◆ TUGAS LATIHAN ◆
(A) Tuliskan kembali bagian dari teks tentang syafaat Rasulullah, yaitu bentangan dari "Peristiwa ini disebut" sampai dengan "nabi dan rasul.".
(B) Tolong terjemahkan kalimat berikut dari teks tentang syafaat Rasulullah ke dalam bahasa Inggris: "Peristiwa ini disebut sebagai 'syafa'atul udzma' atau syafaat terbesar dari diri Rasulullah karena diberikan kepada segenap umat manusia tanpa melihat latar belakang agama, suku, bangsa, warna kulit, bahasa dan seterusnya."

◆ BACAAN YANG DIBERIKAN ◆
########

Ketika manusia menemui Nabi Isa, maka ia menjawab, "Aku bukankah orang berhak untuk itu," lalu memberikan saran, Pergilah kalian menemui Nabi Muhammad seorang hamba Allah yang telah diampuni dosa-dosanya baik yang telah lalu maupun akan datang.
Anas berkata, "Rasulullah bersabda, 'Setelah itu mereka datang menemuiku, akupun berkata, akulah orang yang berhak untuk itu. Maka aku pun pergi serta memohon izin menghadap Rabbku, lalu diizikan, maka tatkala aku menghadap, maka aku merebahkan diri untuk sujud, lalu dibiarkan-Nya, aku sujud beberapa lama yang Allah kehendaki, kemudian diserukan kepadaku, 'Wahai Muhammad, angkatlah kepalamu. Mintalah niscaya kau diberi, dan berilah syafaat niscaya akan dikabulkan'!". (HR. Al-Jama'ah).
Peristiwa ini disebut sebagai "syafa'atul udzma" atau syafaat terbesar dari diri Rasulullah karena diberikan kepada segenap umat manusia tanpa melihat latar belakang agama, suku, bangsa, warna kulit, bahasa dan seterusnya.
Selain itu, ada pula syafaat Nabi yang terakhir kalinya yang juga tidak hanya diberikan kepada umatnya, tapi juga umat lain, tetapi bersifat khusus karena hanya untuk penghuni surga, yang sudah pasti para ahlul-tauhid, atau yang mentauhidkan Allah sebagaimana intisari dakwah para nabi dan rasul.
Jadi mereka yang telah mendapat rahmat spesifik untuk masuk surga, masih tetap membutuhkan syafat Rasulullah.

########

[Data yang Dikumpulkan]
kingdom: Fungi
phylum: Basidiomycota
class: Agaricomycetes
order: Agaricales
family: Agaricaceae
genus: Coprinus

########

◆ JAWABAN TIAP TUGAS ◆
(A)
Peristiwa ini disebut sebagai "syafa'atul udzma" atau syafaat terbesar dari diri Rasulullah karena diberikan kepada segenap umat manusia tanpa melihat latar belakang agama, suku, bangsa, warna kulit, bahasa dan seterusnya.
Selain itu, ada pula syafaat Nabi yang terakhir kalinya yang juga tidak hanya diberikan kepada umatnya, tapi juga umat lain, tetapi bersifat khusus karena hanya untuk penghuni surga, yang sudah pasti para ahlul-tauhid, atau yang mentauhidkan Allah sebagaimana intisari dakwah para nabi dan rasul.

(B) This event is called "syafa'atul udzma," or the greatest intercession of the Messenger of Allah, because it is granted to all of humankind regardless of religion, tribe, nation, skin color, language, and so on.